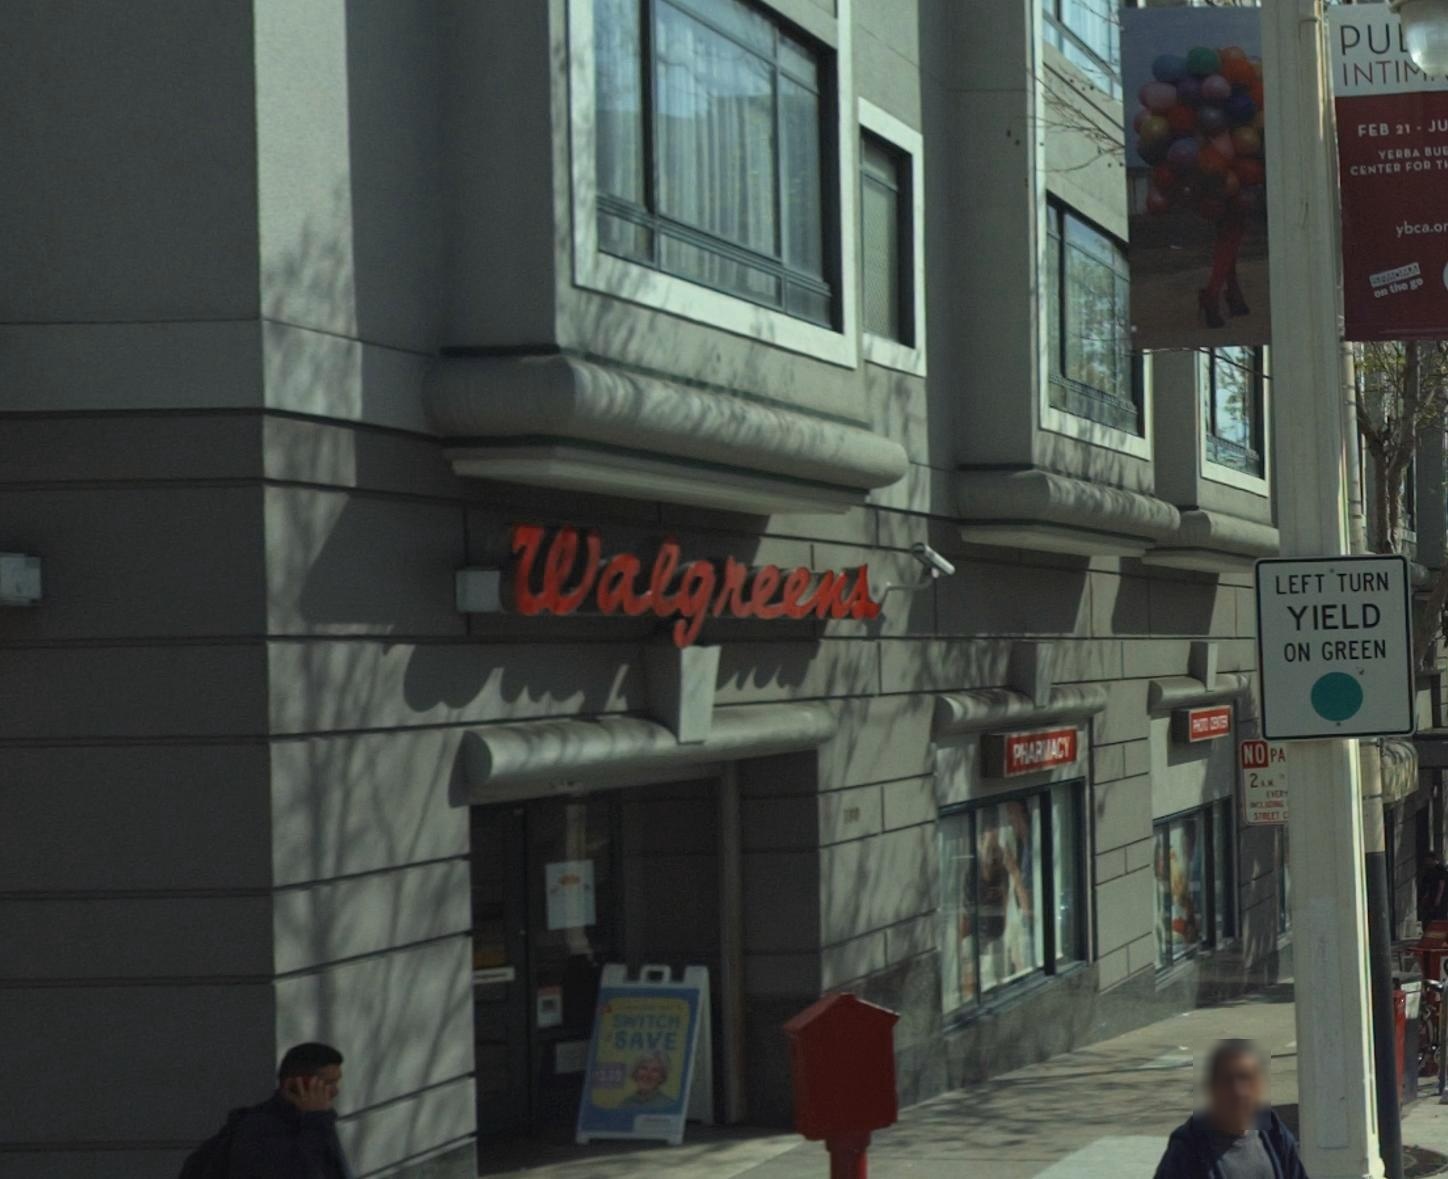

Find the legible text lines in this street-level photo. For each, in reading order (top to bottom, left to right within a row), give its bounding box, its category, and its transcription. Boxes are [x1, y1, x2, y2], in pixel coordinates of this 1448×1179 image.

[1337, 20, 1395, 59] None: PU
[1340, 56, 1403, 89] None: INTI
[1355, 116, 1439, 141] None: FEB 21 - J
[1372, 143, 1444, 162] None: YERBA BU
[1347, 157, 1445, 179] None: CENTER FOR T
[1391, 218, 1445, 242] None: ybca.o
[1370, 274, 1427, 303] None: on the go
[505, 518, 884, 654] BusinessName: Walgreens
[1272, 567, 1392, 598] None: LAFT TURN
[1281, 599, 1384, 633] None: YEILD
[1280, 635, 1389, 666] None: ON GREEN
[1010, 732, 1073, 769] None: PHAR*ACY
[1241, 741, 1289, 767] None: NO PA
[1246, 769, 1262, 791] None: 2
[609, 1010, 683, 1029] None: SWITCH
[610, 1028, 682, 1054] None: SAVE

> WHAT YOU NEED TO DO:
Render the records above as a JSON list of strings, one string per line, with blank lines omitted and the pictures left out.

> EXERCISE ANSWER:
[
  "Find the legible text lines in this street-level photo. For each, in reading order (top to bottom, left to right within a row), give its bounding box, its category, and its transcription. Boxes are [x1, y1, x2, y2], in pixel coordinates of this 1448×1179 image.",
  "[1337, 20, 1395, 59] None: PU",
  "[1340, 56, 1403, 89] None: INTI",
  "[1355, 116, 1439, 141] None: FEB 21 - J",
  "[1372, 143, 1444, 162] None: YERBA BU",
  "[1347, 157, 1445, 179] None: CENTER FOR T",
  "[1391, 218, 1445, 242] None: ybca.o",
  "[1370, 274, 1427, 303] None: on the go",
  "[505, 518, 884, 654] BusinessName: Walgreens",
  "[1272, 567, 1392, 598] None: LAFT TURN",
  "[1281, 599, 1384, 633] None: YEILD",
  "[1280, 635, 1389, 666] None: ON GREEN",
  "[1010, 732, 1073, 769] None: PHAR*ACY",
  "[1241, 741, 1289, 767] None: NO PA",
  "[1246, 769, 1262, 791] None: 2",
  "[609, 1010, 683, 1029] None: SWITCH",
  "[610, 1028, 682, 1054] None: SAVE"
]